== EXTRACTED RECORDS ==
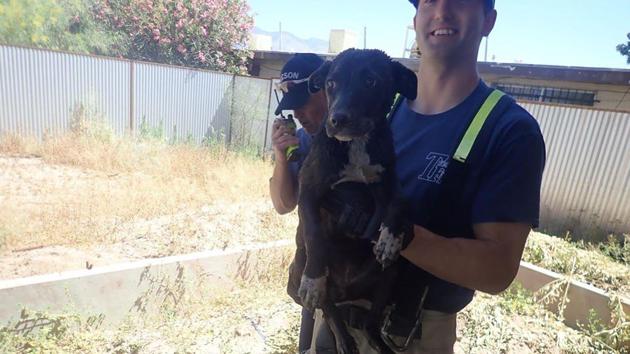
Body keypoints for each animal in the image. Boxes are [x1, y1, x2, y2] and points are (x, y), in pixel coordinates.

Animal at [288, 49, 418, 354]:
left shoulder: (389, 183)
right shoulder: (309, 191)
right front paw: (312, 281)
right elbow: (314, 234)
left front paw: (390, 239)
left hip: (390, 276)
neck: (356, 144)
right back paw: (343, 339)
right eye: (331, 83)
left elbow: (402, 202)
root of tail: (346, 291)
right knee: (330, 312)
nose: (337, 119)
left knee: (370, 323)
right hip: (301, 265)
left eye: (371, 81)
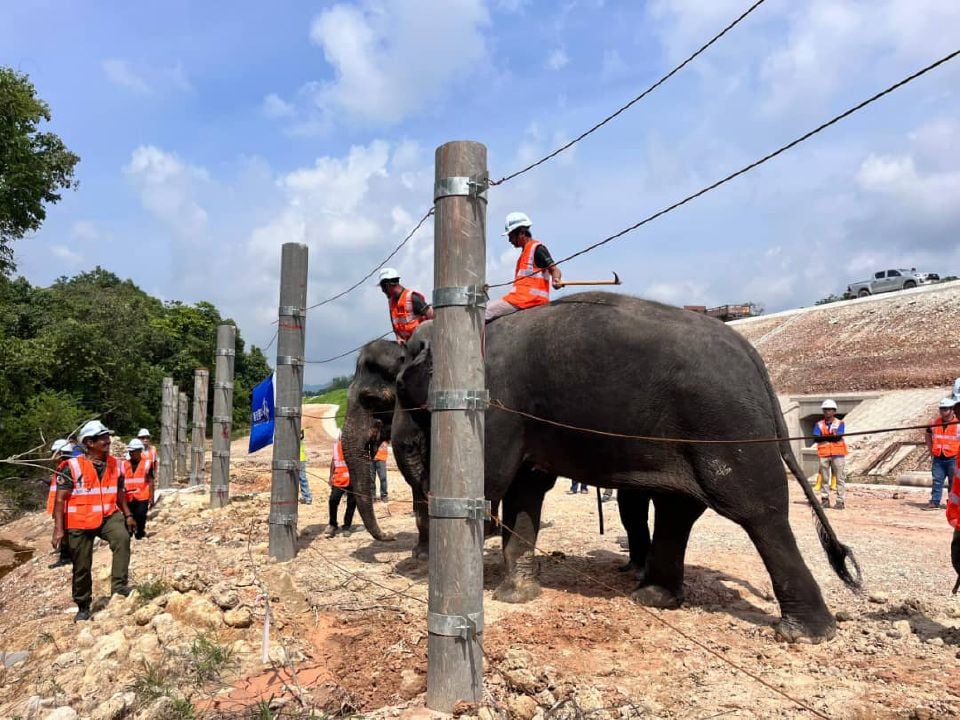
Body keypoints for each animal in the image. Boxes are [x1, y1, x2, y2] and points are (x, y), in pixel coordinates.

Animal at [376, 296, 864, 644]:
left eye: (400, 384)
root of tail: (752, 355)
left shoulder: (497, 403)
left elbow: (495, 478)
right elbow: (525, 488)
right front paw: (517, 595)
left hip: (726, 426)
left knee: (758, 512)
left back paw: (805, 633)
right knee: (679, 508)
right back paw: (654, 597)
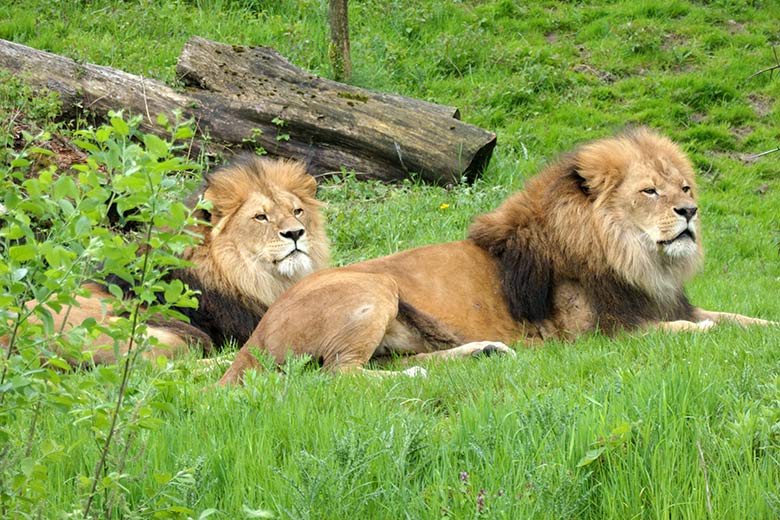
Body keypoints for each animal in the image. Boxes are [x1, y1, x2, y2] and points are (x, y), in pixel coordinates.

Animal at [215, 128, 772, 384]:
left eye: (684, 186)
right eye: (650, 192)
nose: (690, 211)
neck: (639, 260)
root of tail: (259, 330)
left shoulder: (666, 301)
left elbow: (744, 318)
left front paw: (766, 326)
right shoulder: (591, 336)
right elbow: (691, 328)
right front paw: (705, 332)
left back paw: (481, 353)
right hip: (375, 287)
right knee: (335, 375)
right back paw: (416, 377)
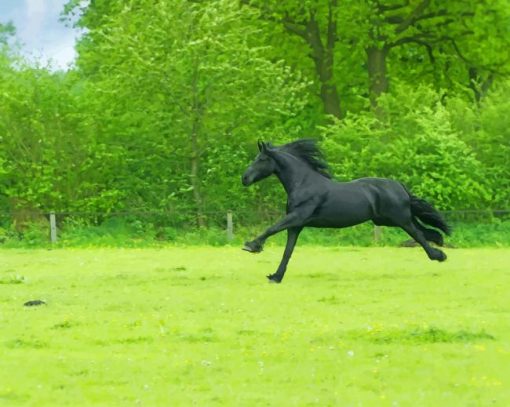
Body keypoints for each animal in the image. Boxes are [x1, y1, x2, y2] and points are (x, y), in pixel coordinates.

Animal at [242, 139, 450, 284]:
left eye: (261, 159)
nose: (244, 178)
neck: (303, 183)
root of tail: (399, 186)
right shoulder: (297, 225)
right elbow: (288, 251)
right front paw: (276, 276)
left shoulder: (297, 217)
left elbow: (272, 228)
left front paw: (251, 246)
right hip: (386, 220)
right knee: (424, 230)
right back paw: (439, 242)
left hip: (399, 218)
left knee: (418, 234)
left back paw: (438, 256)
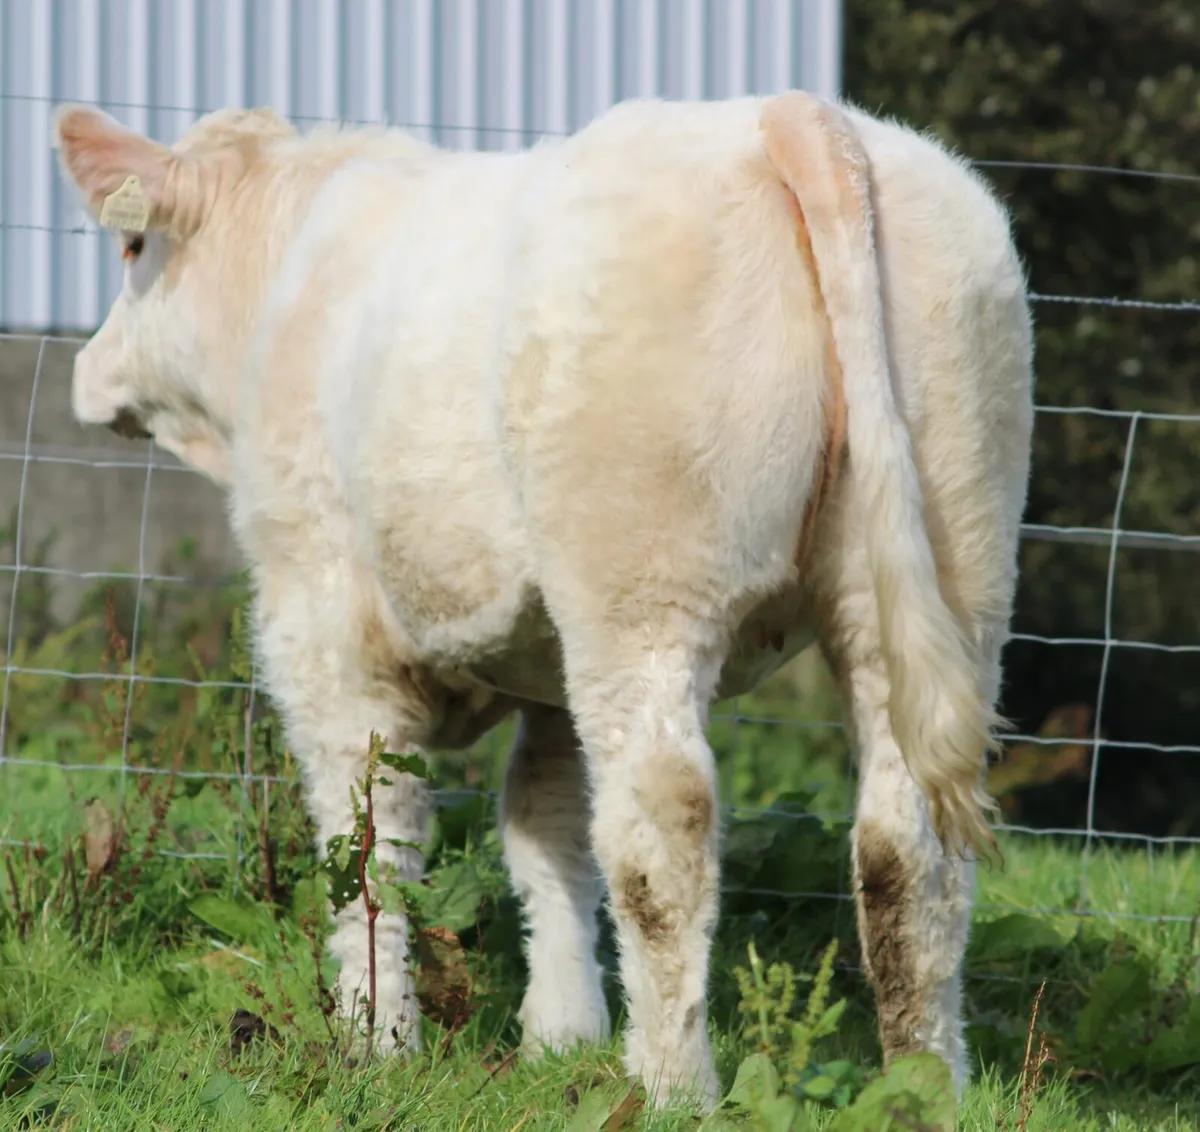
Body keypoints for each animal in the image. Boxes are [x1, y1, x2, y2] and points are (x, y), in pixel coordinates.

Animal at [53, 89, 1034, 1110]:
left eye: (133, 248)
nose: (88, 370)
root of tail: (792, 113)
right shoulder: (550, 666)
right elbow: (546, 829)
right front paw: (560, 1034)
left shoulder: (320, 617)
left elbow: (369, 838)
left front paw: (376, 1040)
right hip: (950, 569)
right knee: (907, 843)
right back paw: (924, 1085)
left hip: (643, 589)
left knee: (662, 829)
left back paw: (670, 1088)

== WORK ORDER ==
Return the entries verbatim without images.

== TASK ANSWER ==
Body keypoints for each animal in the image. Boxes are [x1, y1, x2, y2] and points are (x, y), in pixel coordinates.

Animal at [288, 49, 418, 354]:
left shoulder: (389, 183)
right shoulder: (309, 191)
right front paw: (312, 281)
right elbow: (314, 234)
left front paw: (390, 239)
left hip: (390, 276)
neck: (356, 144)
right back paw: (343, 339)
right eye: (331, 83)
left elbow: (402, 202)
root of tail: (346, 291)
right knee: (330, 312)
nose: (337, 119)
left knee: (370, 323)
right hip: (301, 265)
left eye: (371, 81)
Body keypoints for each animal in the image. Boxes are [x1, y1, x2, y2] and points are (x, y), in pixel coordinates.

Animal at [376, 296, 864, 644]:
left eye: (400, 384)
root of tail: (752, 355)
left shoulder: (497, 403)
left elbow: (495, 478)
right elbow: (525, 488)
right front paw: (517, 595)
left hip: (726, 426)
left knee: (758, 512)
left back paw: (805, 633)
right knee: (679, 508)
right back paw: (654, 597)
Body keypoints for each animal in the image. Boxes are [x1, y1, x2, y2] and points are (x, y), in pixel coordinates.

Animal at [215, 128, 772, 384]:
left eye: (684, 186)
right eye: (650, 192)
nose: (690, 211)
neck: (639, 260)
root of tail: (259, 330)
left shoulder: (666, 301)
left elbow: (744, 318)
left front paw: (766, 326)
right shoulder: (591, 336)
right elbow: (691, 328)
right front paw: (705, 332)
left back paw: (481, 353)
right hip: (375, 287)
right knee: (335, 375)
right back paw: (416, 377)
Body keypoints for each animal in the image. Boxes are [x1, y1, x2, y2] and points are (x, y), in pixel coordinates.

Animal at [242, 139, 450, 284]:
left eye: (261, 159)
nose: (244, 178)
neck: (303, 183)
root of tail: (399, 186)
right shoulder: (297, 225)
right elbow: (288, 251)
right front paw: (276, 276)
left shoulder: (297, 217)
left elbow: (272, 228)
left front paw: (251, 246)
right hip: (386, 220)
right knee: (424, 230)
right back paw: (439, 242)
left hip: (399, 218)
left knee: (418, 234)
left back paw: (438, 256)
Body keypoints for each animal in the image. Boxes are [x1, y1, x2, y2] and points are (x, y), in pixel coordinates.

Animal at [53, 89, 1034, 1110]:
left eye: (133, 248)
nose: (88, 370)
root of tail: (792, 113)
right shoulder: (550, 666)
right elbow: (546, 829)
right front paw: (560, 1034)
left shoulder: (320, 617)
left elbow: (369, 838)
left front paw: (376, 1040)
right hip: (950, 569)
right knee: (907, 843)
right back paw: (924, 1085)
left hip: (643, 589)
left knee: (662, 829)
left back paw: (670, 1088)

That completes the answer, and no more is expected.